| WHAT THIS TASK INVOLVES |
Find each line in the records below that contains the word "tienes", and copy it out.

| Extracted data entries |
########################################
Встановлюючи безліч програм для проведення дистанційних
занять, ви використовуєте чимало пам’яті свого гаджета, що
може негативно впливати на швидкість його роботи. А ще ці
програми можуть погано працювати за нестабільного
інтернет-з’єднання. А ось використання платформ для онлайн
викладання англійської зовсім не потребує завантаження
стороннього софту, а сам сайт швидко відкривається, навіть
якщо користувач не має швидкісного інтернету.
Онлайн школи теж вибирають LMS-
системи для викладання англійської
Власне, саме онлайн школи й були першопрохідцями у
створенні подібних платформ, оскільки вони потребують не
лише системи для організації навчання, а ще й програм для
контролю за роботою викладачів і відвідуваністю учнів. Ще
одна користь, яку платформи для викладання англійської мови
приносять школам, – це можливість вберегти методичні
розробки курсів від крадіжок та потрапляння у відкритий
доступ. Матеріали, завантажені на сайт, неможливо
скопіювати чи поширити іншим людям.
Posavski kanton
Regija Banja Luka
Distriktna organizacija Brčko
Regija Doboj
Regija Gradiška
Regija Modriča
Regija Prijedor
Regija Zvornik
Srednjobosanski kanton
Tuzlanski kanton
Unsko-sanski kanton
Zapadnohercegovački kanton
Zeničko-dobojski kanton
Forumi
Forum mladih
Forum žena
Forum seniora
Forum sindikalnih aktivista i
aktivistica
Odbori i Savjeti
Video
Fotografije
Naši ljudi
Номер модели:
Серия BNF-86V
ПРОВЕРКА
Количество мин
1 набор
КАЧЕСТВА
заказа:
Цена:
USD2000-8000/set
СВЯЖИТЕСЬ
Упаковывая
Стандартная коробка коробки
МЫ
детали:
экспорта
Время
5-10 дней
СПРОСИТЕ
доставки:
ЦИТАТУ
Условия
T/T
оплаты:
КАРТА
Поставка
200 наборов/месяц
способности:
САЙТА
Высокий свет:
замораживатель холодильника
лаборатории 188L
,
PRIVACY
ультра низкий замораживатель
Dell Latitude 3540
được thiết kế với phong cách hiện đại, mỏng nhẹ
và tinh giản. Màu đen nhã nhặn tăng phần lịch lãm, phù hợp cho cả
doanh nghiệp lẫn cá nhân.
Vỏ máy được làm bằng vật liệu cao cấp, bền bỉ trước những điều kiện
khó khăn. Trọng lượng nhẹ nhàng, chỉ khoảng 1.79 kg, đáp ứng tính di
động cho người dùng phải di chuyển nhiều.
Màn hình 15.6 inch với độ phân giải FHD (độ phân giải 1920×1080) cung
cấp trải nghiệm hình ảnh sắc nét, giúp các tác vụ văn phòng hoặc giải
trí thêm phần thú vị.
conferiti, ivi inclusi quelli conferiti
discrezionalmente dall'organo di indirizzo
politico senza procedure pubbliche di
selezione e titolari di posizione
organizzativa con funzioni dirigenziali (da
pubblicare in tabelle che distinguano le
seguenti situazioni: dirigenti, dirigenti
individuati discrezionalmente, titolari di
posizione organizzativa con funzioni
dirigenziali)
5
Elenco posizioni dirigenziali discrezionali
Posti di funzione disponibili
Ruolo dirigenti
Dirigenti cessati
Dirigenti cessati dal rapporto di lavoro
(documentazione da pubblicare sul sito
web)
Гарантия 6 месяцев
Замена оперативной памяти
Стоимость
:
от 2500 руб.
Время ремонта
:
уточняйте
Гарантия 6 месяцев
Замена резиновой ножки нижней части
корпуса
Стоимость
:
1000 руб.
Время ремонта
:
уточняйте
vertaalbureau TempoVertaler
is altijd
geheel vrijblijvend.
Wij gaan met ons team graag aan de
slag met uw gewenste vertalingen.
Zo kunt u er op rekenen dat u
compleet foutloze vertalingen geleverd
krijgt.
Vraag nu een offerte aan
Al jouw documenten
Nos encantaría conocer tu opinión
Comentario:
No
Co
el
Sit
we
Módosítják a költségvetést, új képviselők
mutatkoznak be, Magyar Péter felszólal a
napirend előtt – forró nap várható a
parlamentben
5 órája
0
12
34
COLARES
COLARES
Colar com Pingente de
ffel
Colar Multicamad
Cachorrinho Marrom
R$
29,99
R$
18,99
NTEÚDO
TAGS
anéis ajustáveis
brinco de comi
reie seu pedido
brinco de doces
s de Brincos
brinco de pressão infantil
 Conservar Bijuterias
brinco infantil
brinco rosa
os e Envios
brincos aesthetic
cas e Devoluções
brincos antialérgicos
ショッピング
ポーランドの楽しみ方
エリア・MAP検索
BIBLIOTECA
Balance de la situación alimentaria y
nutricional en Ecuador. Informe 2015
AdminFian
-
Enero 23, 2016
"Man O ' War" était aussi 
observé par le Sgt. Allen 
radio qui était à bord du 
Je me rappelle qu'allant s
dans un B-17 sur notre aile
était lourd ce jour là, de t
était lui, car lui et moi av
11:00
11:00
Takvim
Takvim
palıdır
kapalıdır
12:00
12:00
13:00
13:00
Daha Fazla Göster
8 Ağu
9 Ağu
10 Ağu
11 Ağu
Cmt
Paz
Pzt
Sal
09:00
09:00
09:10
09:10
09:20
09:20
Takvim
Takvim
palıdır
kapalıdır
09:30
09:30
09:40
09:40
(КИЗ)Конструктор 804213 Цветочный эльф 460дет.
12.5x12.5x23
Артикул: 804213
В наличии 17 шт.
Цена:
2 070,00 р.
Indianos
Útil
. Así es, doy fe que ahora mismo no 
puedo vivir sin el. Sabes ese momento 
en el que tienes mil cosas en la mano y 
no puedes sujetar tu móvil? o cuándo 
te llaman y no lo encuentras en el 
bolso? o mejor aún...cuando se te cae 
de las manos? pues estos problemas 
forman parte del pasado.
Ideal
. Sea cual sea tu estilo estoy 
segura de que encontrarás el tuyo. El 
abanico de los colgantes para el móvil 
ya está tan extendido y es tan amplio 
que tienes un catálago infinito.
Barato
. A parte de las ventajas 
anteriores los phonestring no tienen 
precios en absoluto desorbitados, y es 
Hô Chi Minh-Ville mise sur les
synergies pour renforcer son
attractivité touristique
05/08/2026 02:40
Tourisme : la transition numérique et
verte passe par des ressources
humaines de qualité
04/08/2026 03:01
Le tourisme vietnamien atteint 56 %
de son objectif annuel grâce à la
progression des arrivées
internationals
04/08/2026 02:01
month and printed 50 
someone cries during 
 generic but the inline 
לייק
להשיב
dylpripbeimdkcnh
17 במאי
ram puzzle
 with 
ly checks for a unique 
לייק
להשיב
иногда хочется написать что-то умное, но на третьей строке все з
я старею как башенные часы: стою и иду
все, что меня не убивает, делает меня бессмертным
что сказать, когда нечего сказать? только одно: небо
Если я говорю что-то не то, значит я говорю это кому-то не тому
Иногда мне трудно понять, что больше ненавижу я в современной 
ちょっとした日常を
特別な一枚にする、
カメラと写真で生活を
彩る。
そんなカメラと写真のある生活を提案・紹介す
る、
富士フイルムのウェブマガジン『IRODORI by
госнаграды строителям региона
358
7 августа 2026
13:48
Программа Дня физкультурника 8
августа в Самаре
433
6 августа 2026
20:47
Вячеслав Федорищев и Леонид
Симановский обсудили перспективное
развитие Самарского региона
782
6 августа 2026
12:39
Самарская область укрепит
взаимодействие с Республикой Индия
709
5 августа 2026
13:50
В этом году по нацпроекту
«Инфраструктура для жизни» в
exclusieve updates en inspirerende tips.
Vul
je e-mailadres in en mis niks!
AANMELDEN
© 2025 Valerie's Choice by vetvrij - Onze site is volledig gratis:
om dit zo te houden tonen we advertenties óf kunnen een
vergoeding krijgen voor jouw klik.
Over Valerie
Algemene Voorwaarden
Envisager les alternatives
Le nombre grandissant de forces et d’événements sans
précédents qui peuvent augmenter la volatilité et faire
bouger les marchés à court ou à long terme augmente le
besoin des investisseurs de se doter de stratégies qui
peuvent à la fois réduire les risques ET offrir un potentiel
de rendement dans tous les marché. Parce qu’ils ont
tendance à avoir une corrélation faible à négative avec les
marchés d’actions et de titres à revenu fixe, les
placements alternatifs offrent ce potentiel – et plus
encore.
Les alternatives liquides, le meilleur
########################################
| ANSWER BOX |
en el que tienes mil cosas en la mano y 
que tienes un catálago infinito.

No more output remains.